• **Task inputs**
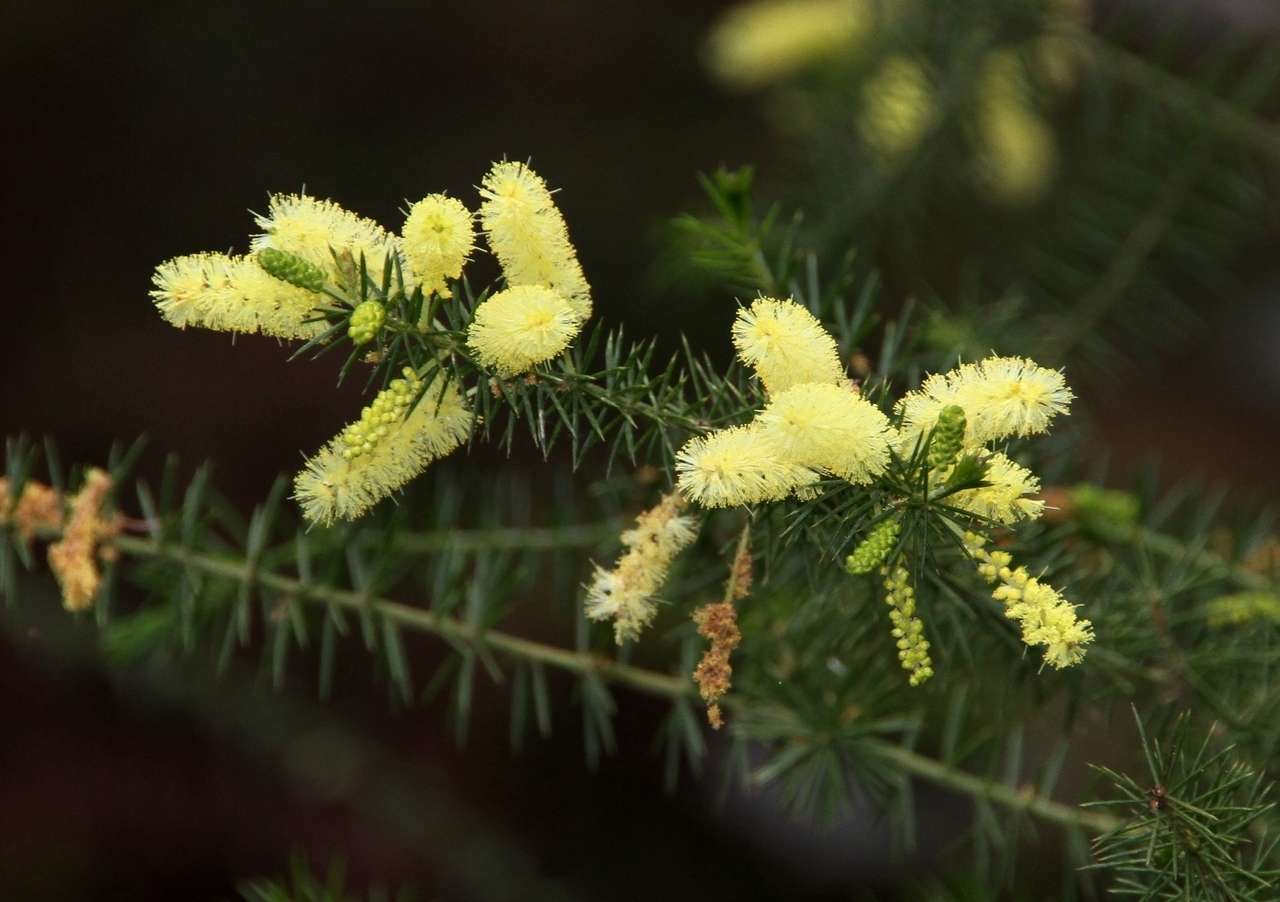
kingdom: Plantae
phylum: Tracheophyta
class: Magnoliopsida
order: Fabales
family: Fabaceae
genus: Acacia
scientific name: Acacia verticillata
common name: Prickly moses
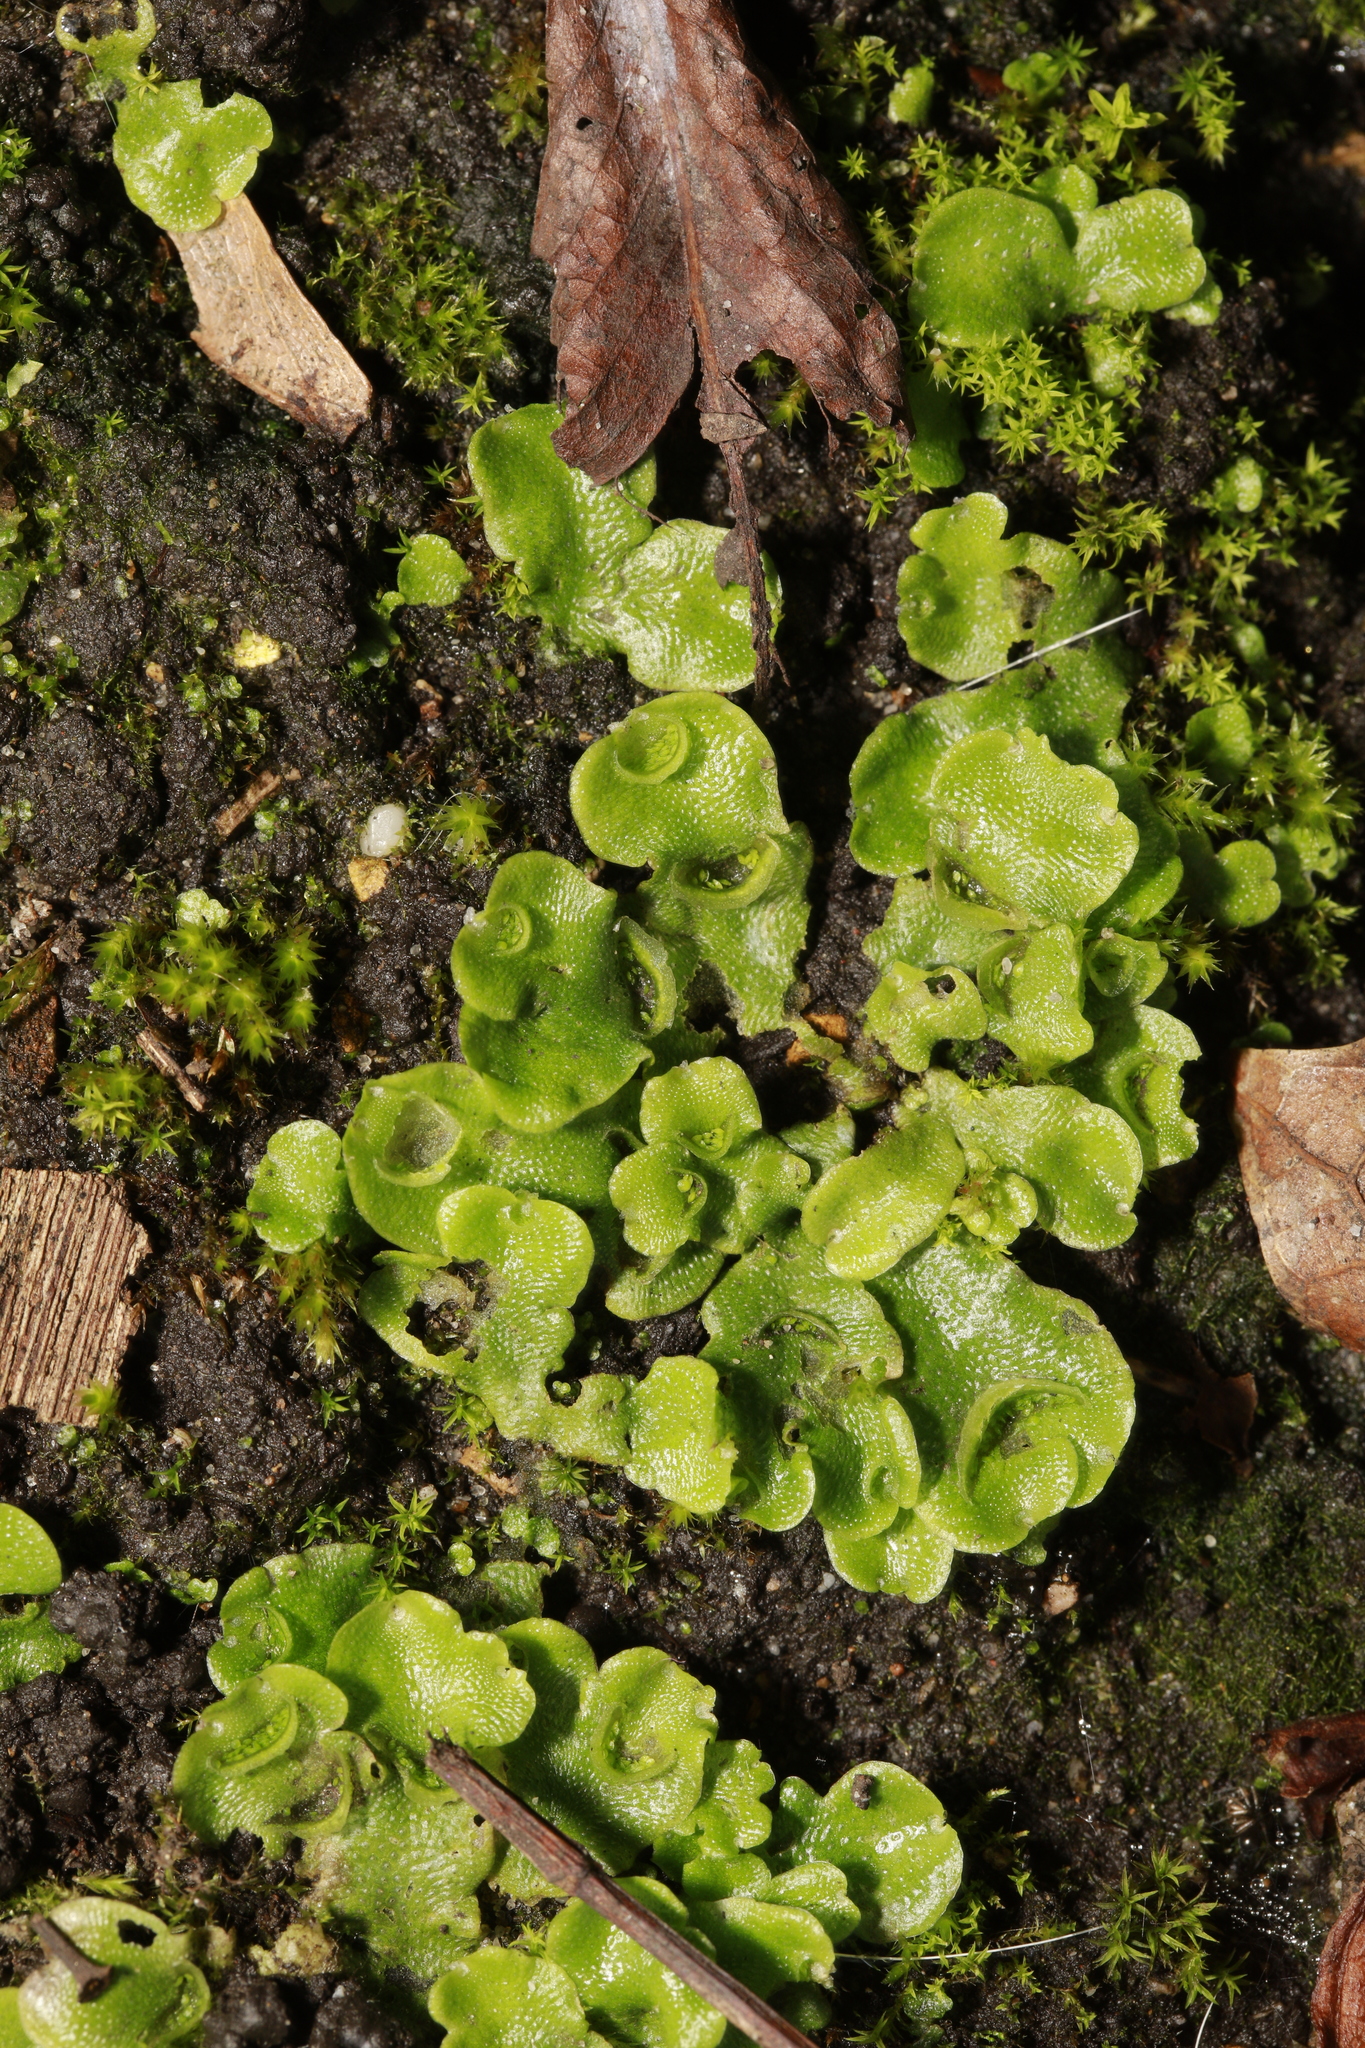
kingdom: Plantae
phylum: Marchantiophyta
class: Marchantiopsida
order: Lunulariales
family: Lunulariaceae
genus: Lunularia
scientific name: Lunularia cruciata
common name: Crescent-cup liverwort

• **Required task**
Lay out the part of the material that opens with the line containing "family: Fabaceae" and runs through the end as a JSON list of strings, one string per line. Skip blank lines and leave the pictures out.

• **Full answer**
[
  "family: Fabaceae",
  "genus: Acacia",
  "scientific name: Acacia verticillata",
  "common name: Prickly moses",
  "kingdom: Plantae",
  "phylum: Marchantiophyta",
  "class: Marchantiopsida",
  "order: Lunulariales",
  "family: Lunulariaceae",
  "genus: Lunularia",
  "scientific name: Lunularia cruciata",
  "common name: Crescent-cup liverwort"
]